- QUOTED TEXT:
══════
In this action, the Tennessee Department of Revenue ("the Department") sought to collect unpaid franchise and excise taxes owed by a dissolved corporation from its former shareholder. The trial court entered a judgment in favor of the shareholder, determining that the Department could not collect on the assessments originally issued in 2008 and 2009 due to the six-year statute of limitations contained in Tennessee Code Annotated § 67-1-1429. The trial court also determined that the shareholder was not a "person" or "taxpayer" subject to franchise and excise taxes because those taxes are assessed solely against entities such as corporations. Finally, the trial court determined that the shareholder had no personal liability for the taxes owed by the dissolved corporation absent proof of a fraudulent conveyance. The Department timely appealed. Determining that the trial court erred in its construction and application of the applicable tax statutes, we reverse the judgment in favor of the shareholder.

I. Factual and Procedural Background

The plaintiff, Blake Bookstaff, was formerly a principal and shareholder of popularcategories.com ("PopCat"), a Florida corporation that was formed by Mr. Bookstaff and William Marquez in 2000. In 2001, PopCat and another Florida company, Compatible Technologies of Orlando, LLC, joined together to form Popular Enterprises, LLC ("Popular Enterprises"), a Florida limited liability company. Popular Enterprises operated an internet search engine and internet domain name aggregator. Mr. Bookstaff managed certain aspects of PopCat and Popular Enterprises from his place of business in Knoxville.

Mr. Bookstaff later acquired Mr. Marquez's shares in PopCat, becoming PopCat's sole shareholder in 2005. In 2006, Popular Enterprises was sold to a third party. The proceeds from that sale were paid to PopCat in two installments, the first in 2006 and the second in 2007. Mr. Bookstaff has acknowledged in his appellate brief that the sale proceeds were then distributed to him as sole shareholder. Later in 2007, PopCat filed articles of dissolution with the Florida Secretary of State.

Subsequently, the Department determined that the proceeds from the sale of Popular Enterprises were business earnings and that PopCat owed additional franchise and excise ("F & E") taxes for 2006 and 2007. On June 6, 2008, the Department issued a notice of assessment to PopCat of estimated unpaid F & E taxes for 2006, plus penalties and interest, for a total assessment in the amount of $899,288.78. On February 15, 2009, the Department issued a notice of assessment to PopCat of estimated unpaid F & E taxes for 2007, plus penalties and interest, for a total assessment in the amount of $630,515.23.
══════
- REQUIRED TASKS:
(A) According to the court opinion, what was the total amount of the assessment that the Department issued to PopCat on June 6, 2008?
(B) Reproduce word for word the stretch of the court opinion from "Mr. Bookstaff later" through "Secretary of State.".

(Extracted data entries)
══════
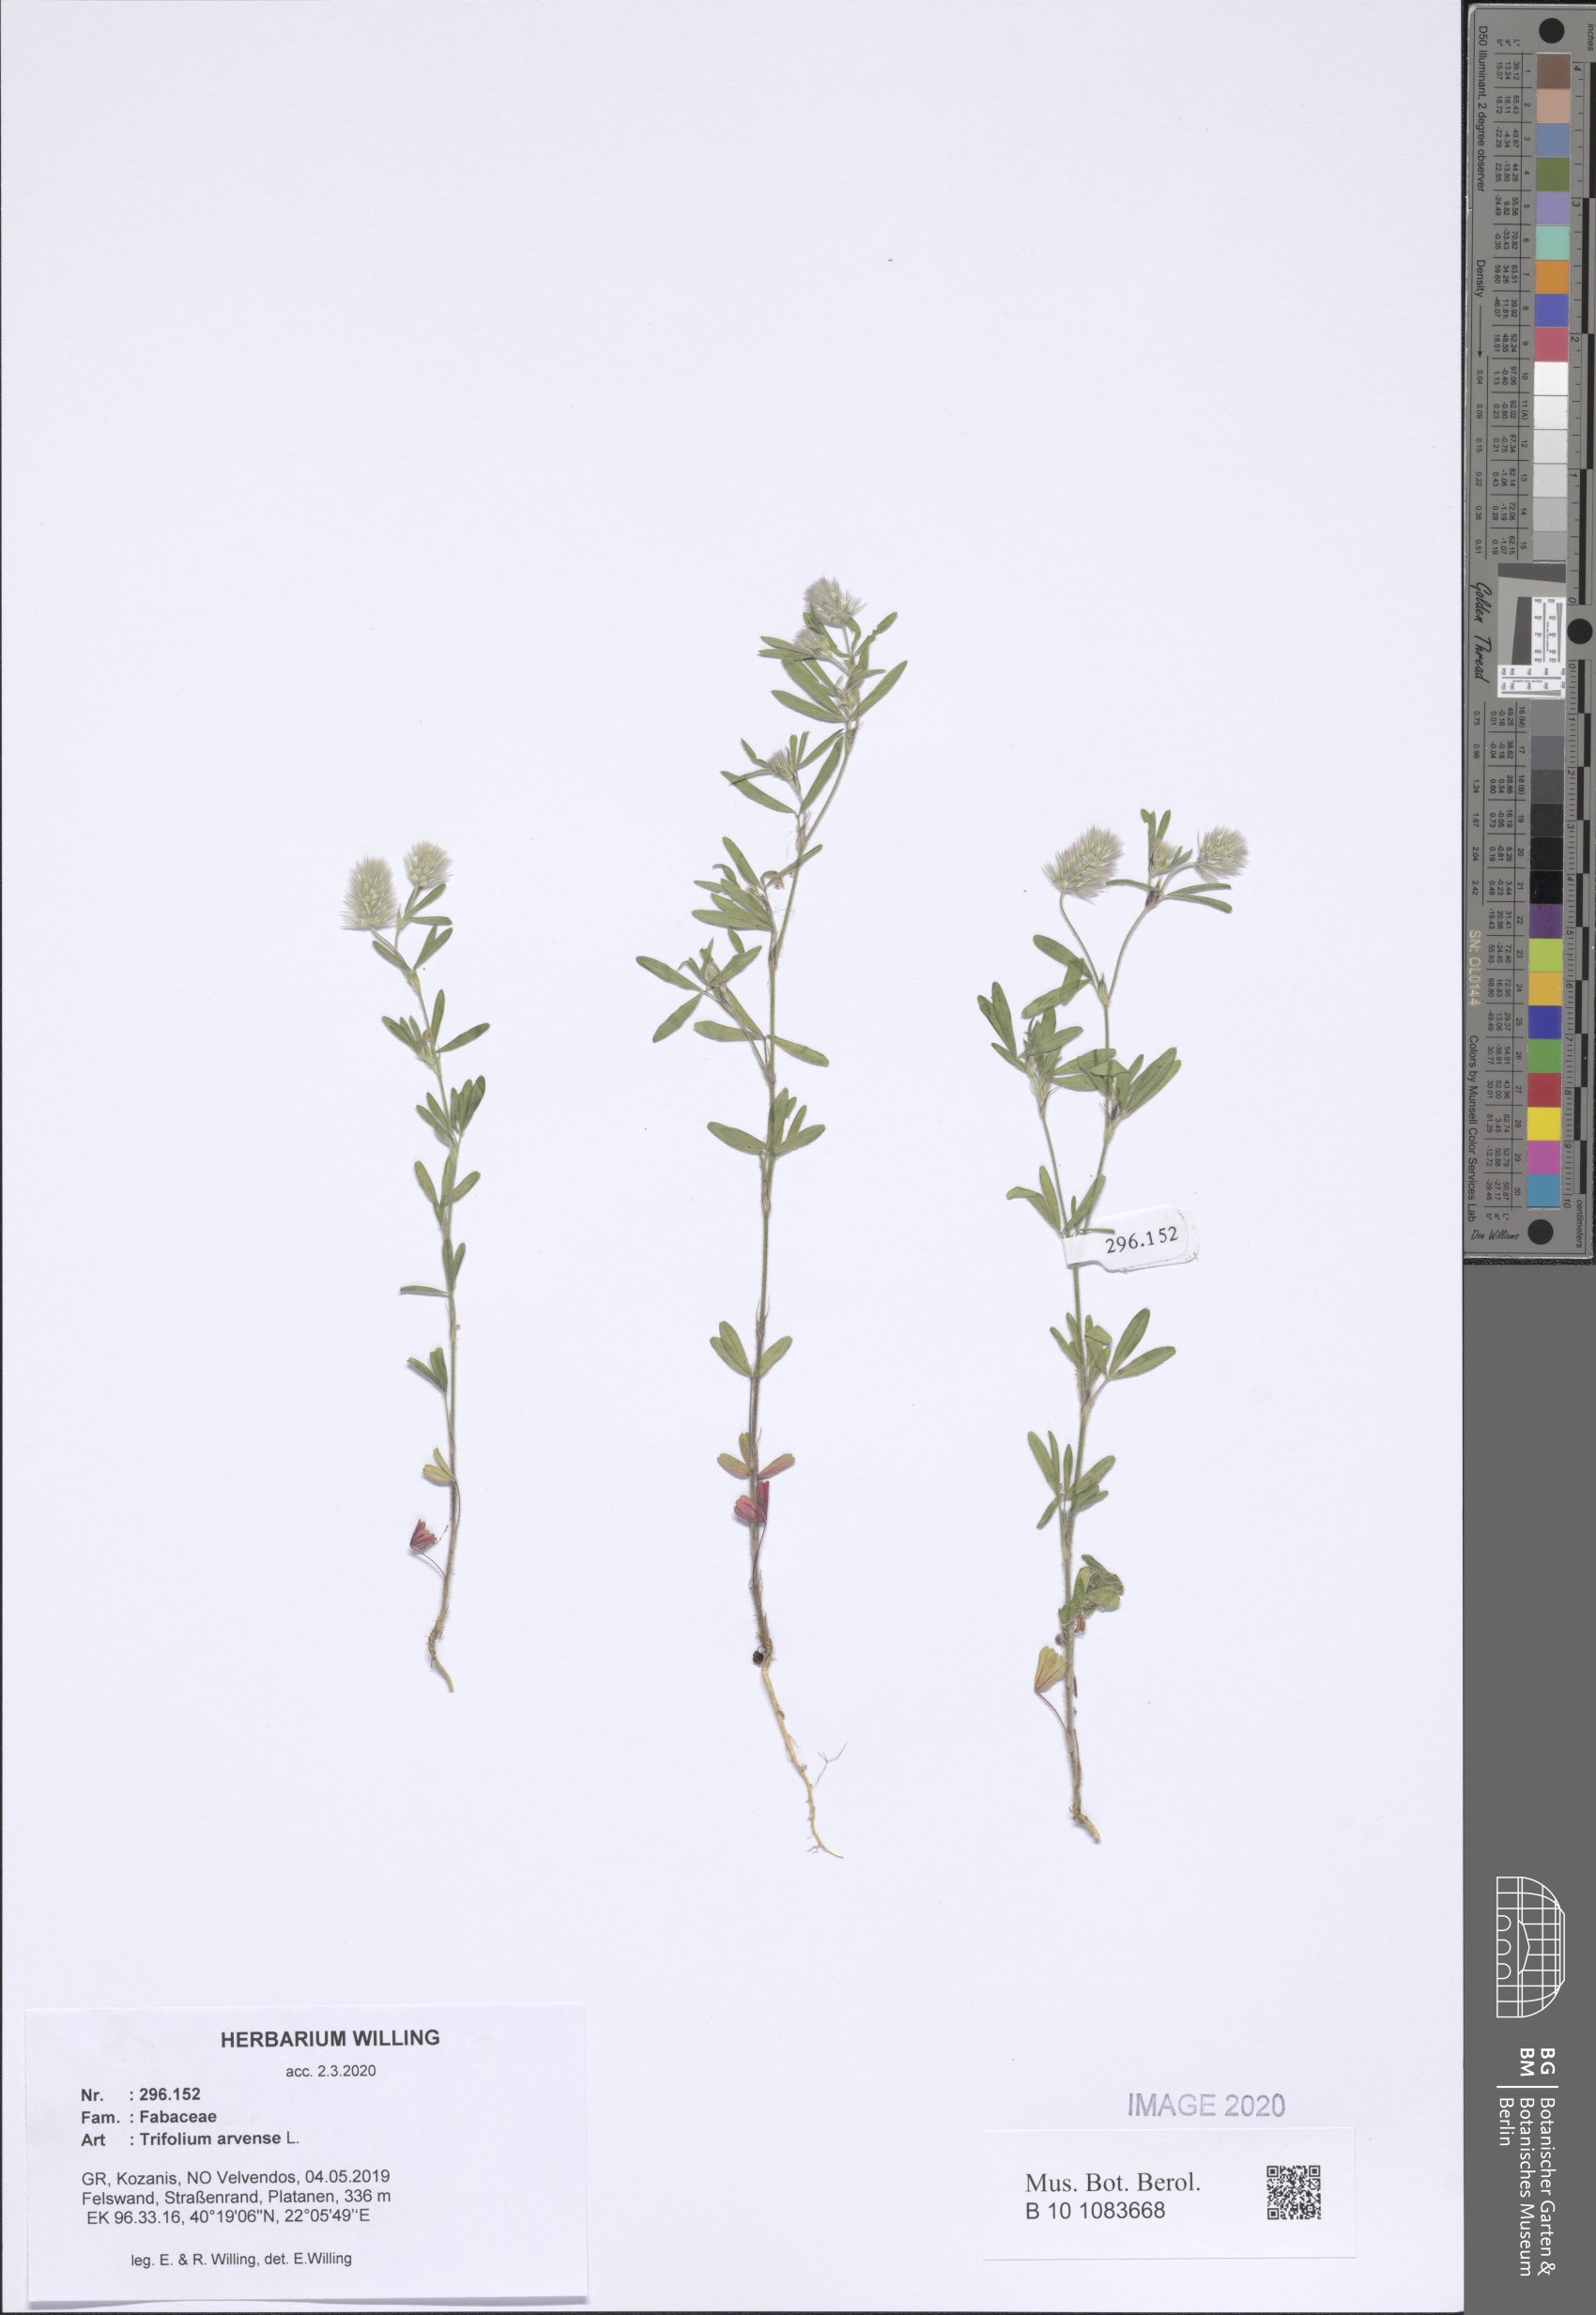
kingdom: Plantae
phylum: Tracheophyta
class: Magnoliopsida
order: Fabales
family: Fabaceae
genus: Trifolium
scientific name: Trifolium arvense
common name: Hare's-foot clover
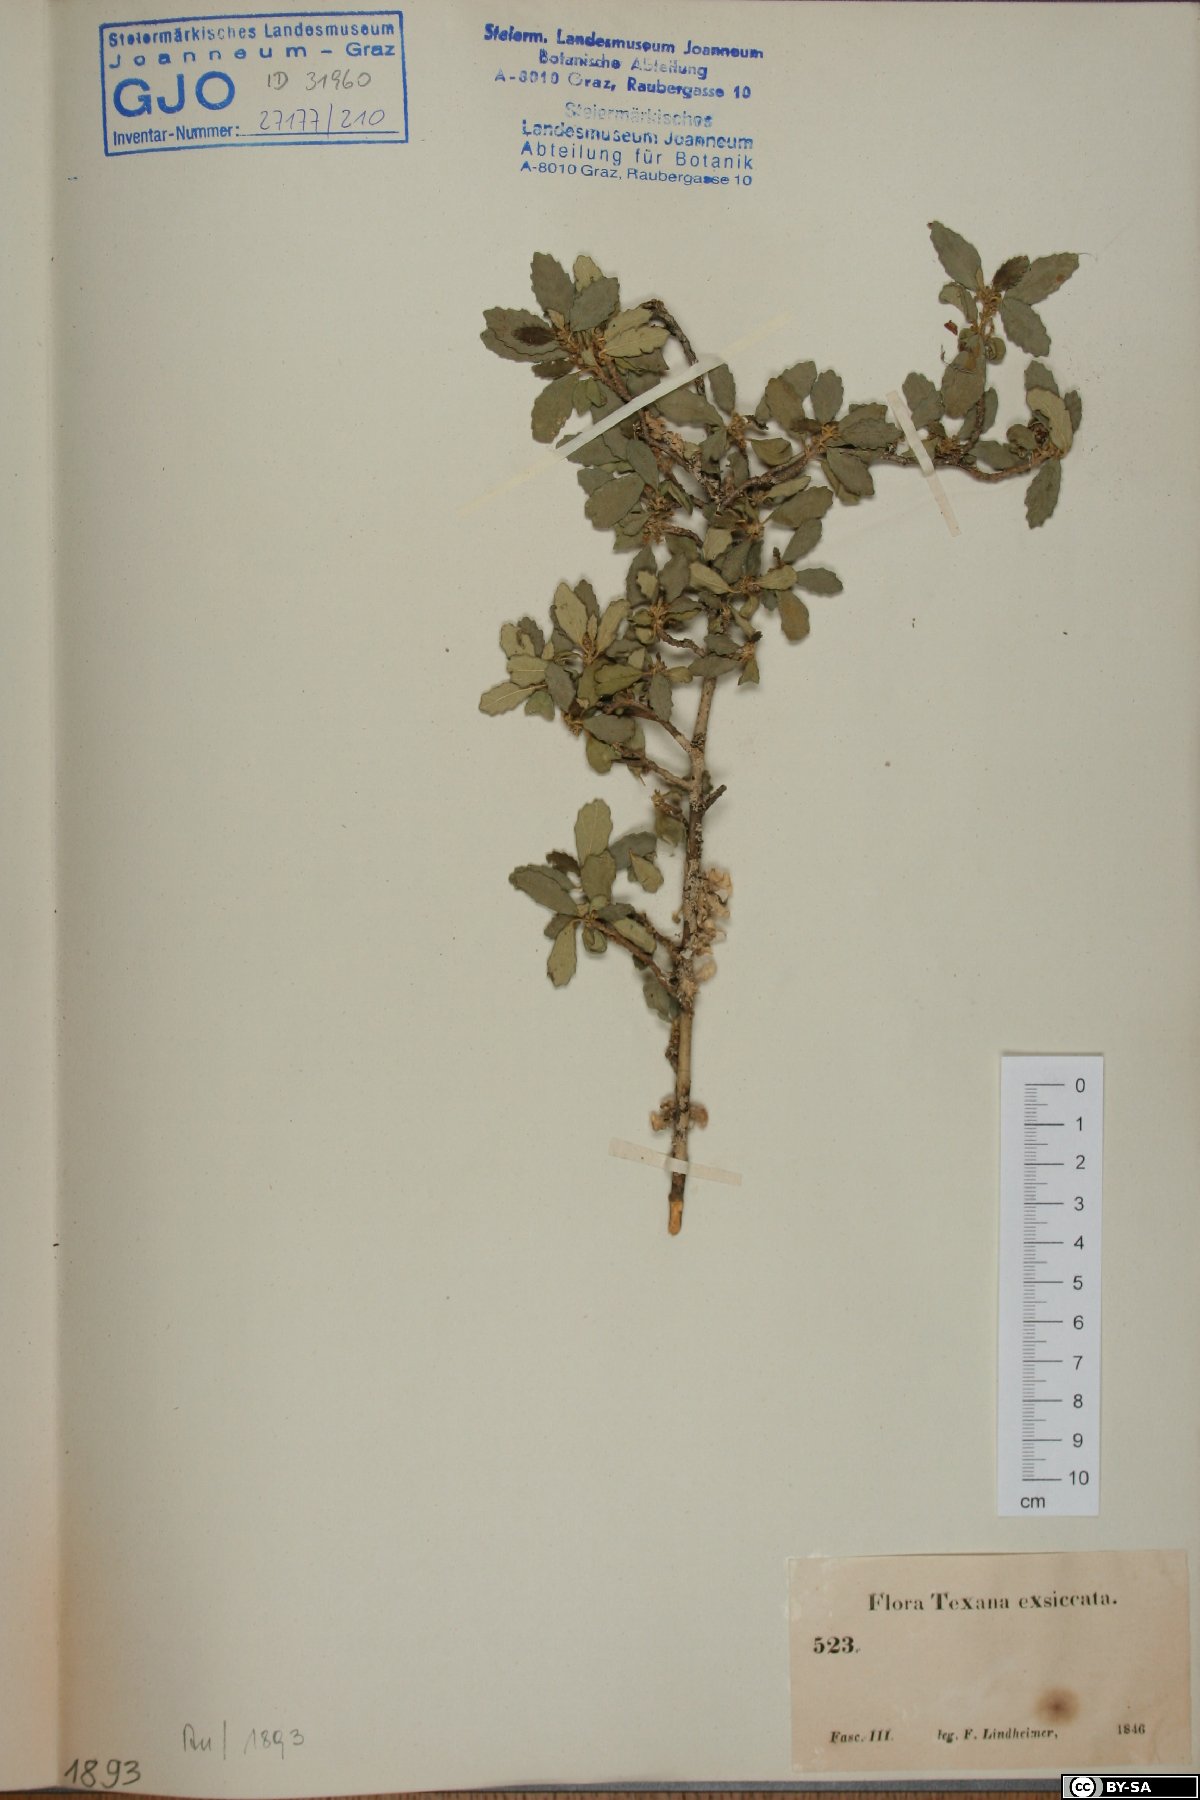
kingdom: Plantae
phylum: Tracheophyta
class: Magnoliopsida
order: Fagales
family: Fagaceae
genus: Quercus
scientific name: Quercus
══════
- RESPONSES:
(A) $899,288.78

(B)
Mr. Bookstaff later acquired Mr. Marquez's shares in PopCat, becoming PopCat's sole shareholder in 2005. In 2006, Popular Enterprises was sold to a third party. The proceeds from that sale were paid to PopCat in two installments, the first in 2006 and the second in 2007. Mr. Bookstaff has acknowledged in his appellate brief that the sale proceeds were then distributed to him as sole shareholder. Later in 2007, PopCat filed articles of dissolution with the Florida Secretary of State.